TASK ITEM: Every record must be transcribed in its entirety, apart from the images, which are to be omitted.
======== EXERCISE DATA ========
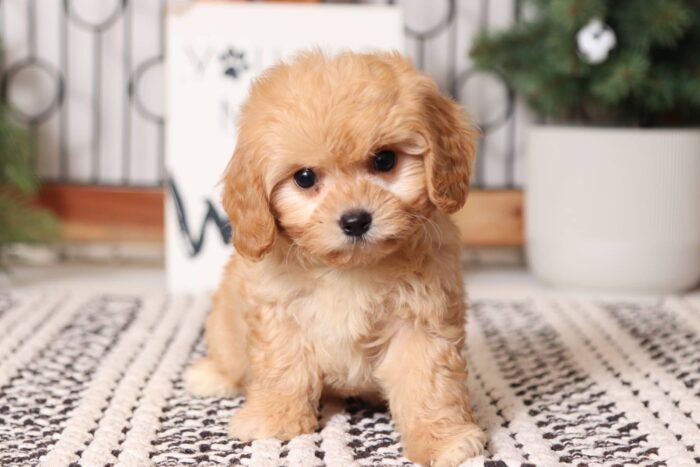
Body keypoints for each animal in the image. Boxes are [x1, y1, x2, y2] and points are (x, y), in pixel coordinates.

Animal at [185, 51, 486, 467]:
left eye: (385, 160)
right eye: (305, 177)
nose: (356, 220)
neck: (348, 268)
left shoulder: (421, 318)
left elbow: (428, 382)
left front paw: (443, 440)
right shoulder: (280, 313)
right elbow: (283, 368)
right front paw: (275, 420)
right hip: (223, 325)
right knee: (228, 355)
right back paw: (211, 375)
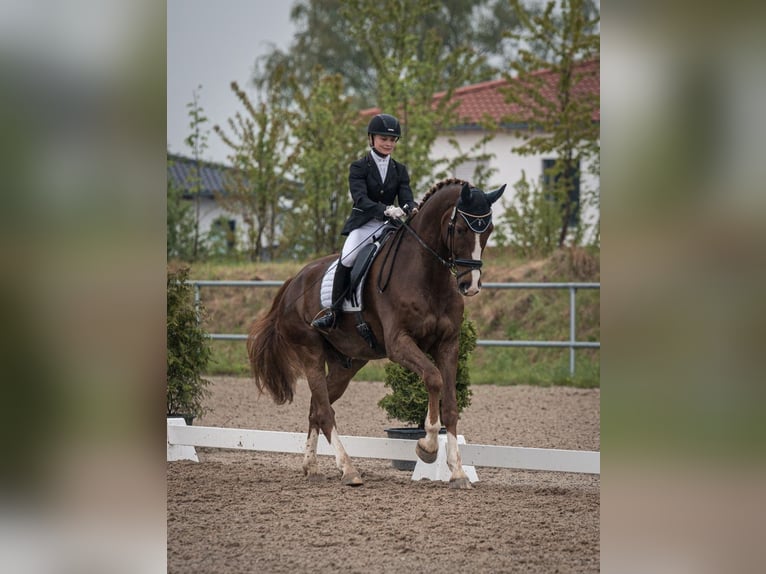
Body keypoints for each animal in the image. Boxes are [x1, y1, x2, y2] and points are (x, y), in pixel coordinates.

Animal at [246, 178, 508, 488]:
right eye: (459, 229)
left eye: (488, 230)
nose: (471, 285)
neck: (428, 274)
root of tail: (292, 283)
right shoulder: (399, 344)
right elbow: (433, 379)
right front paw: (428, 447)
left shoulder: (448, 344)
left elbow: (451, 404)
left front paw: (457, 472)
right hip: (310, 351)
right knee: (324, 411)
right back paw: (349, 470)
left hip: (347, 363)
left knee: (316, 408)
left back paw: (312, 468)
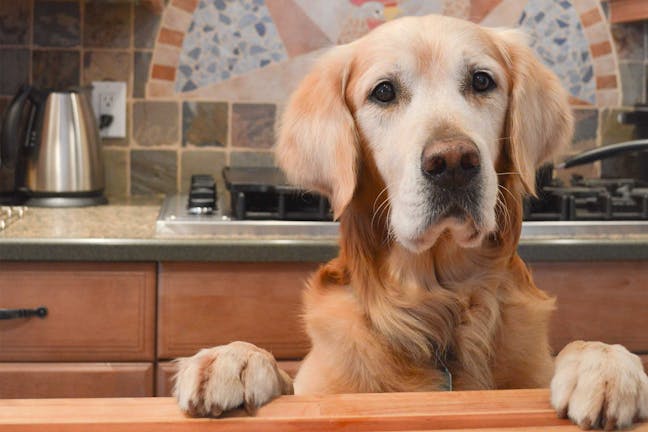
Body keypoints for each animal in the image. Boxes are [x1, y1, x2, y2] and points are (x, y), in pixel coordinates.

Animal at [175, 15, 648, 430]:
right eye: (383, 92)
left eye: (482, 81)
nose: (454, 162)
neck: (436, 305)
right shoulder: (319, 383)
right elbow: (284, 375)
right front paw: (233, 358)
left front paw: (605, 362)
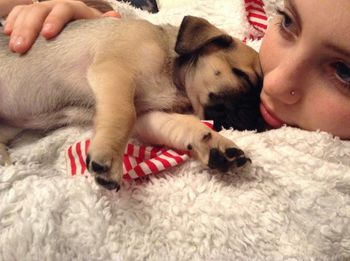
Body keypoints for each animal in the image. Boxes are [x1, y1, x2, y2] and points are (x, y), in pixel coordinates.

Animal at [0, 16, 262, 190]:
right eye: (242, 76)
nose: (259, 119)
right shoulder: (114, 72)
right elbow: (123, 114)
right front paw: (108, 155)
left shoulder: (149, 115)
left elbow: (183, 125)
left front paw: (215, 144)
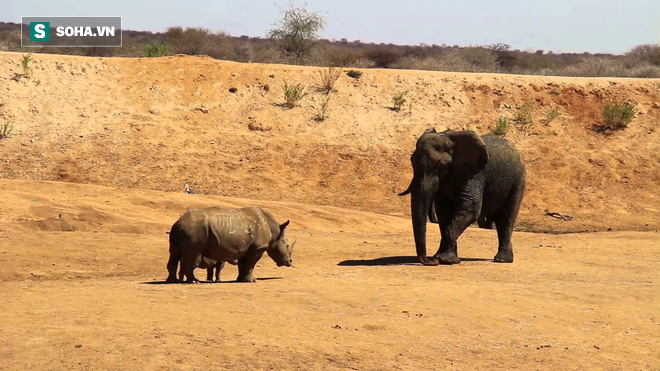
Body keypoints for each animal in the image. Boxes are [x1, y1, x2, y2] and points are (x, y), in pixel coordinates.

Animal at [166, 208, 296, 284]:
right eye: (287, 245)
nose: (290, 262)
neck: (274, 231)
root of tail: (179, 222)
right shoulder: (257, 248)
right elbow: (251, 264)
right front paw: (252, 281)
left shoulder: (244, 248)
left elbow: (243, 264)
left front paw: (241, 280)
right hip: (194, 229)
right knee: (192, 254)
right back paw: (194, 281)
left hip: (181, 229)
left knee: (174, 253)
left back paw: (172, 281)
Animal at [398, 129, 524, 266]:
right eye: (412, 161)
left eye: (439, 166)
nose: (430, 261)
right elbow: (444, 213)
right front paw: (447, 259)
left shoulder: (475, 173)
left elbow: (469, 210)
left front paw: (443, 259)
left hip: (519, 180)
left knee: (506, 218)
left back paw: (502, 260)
========
RESPONSE TO THIS EXERCISE:
Body keypoints for each animal in the image. Boxes are [x1, y1, x2, y2] and points are (x, y), in pixel coordinates.

Animal at [185, 51, 486, 467]:
left eye: (385, 160)
right eye: (305, 177)
nose: (356, 220)
neck: (348, 268)
left shoulder: (421, 318)
left elbow: (428, 382)
left front paw: (443, 440)
right shoulder: (280, 313)
right elbow: (283, 368)
right front paw: (275, 420)
right hip: (223, 325)
right knee: (228, 355)
right back paw: (211, 375)
Body keypoints for each animal in the image. Boxes are [x1, y1, x2, y2] and points are (x, y), in pixel coordinates.

Animal at [246, 178, 508, 488]:
right eye: (459, 229)
left eye: (488, 230)
nose: (471, 285)
neck: (428, 274)
root of tail: (292, 283)
right shoulder: (399, 344)
right elbow: (433, 379)
right front paw: (428, 447)
left shoulder: (448, 344)
left elbow: (451, 404)
left front paw: (457, 472)
right hip: (310, 351)
right knee: (324, 411)
right back paw: (349, 470)
left hip: (347, 363)
left knee: (316, 408)
left back paw: (312, 468)
Body keypoints for each animal in the image. Boxes are [x1, y1, x2, y2] and points are (x, y), in pixel coordinates.

Animal at [175, 15, 648, 430]:
right eye: (383, 92)
left eye: (482, 81)
nose: (454, 162)
neck: (436, 305)
right shoulder: (319, 383)
right elbow: (284, 375)
right front paw: (233, 358)
left front paw: (605, 362)
Body keypoints for each animal in the image. Boxes are [x1, y1, x2, y2] and points are (x, y), in pixel coordinates.

Animal at [0, 16, 262, 190]:
right eye: (242, 76)
nose: (259, 119)
right shoulder: (114, 72)
right elbow: (123, 114)
right front paw: (108, 155)
left shoulder: (149, 115)
left elbow: (183, 125)
left front paw: (215, 144)
Body keypoints for each animal in the image. Boxes are [x1, y1, x2, y2] and points are (x, y), in pixel coordinates.

Animal at [166, 208, 296, 284]:
right eye: (287, 245)
nose: (290, 262)
neck: (274, 231)
root of tail: (179, 222)
right shoulder: (257, 248)
right elbow: (251, 264)
right front paw: (252, 281)
left shoulder: (244, 248)
left elbow: (243, 264)
left front paw: (241, 280)
right hip: (194, 229)
right knee: (192, 254)
right back paw: (194, 281)
left hip: (181, 229)
left knee: (174, 253)
left back paw: (172, 281)
Animal at [398, 129, 524, 266]:
right eye: (412, 161)
left eye: (439, 166)
nose: (430, 261)
right elbow: (444, 213)
right front paw: (447, 259)
left shoulder: (475, 173)
left elbow: (469, 210)
left front paw: (443, 259)
left hip: (519, 180)
left knee: (506, 218)
left back paw: (502, 260)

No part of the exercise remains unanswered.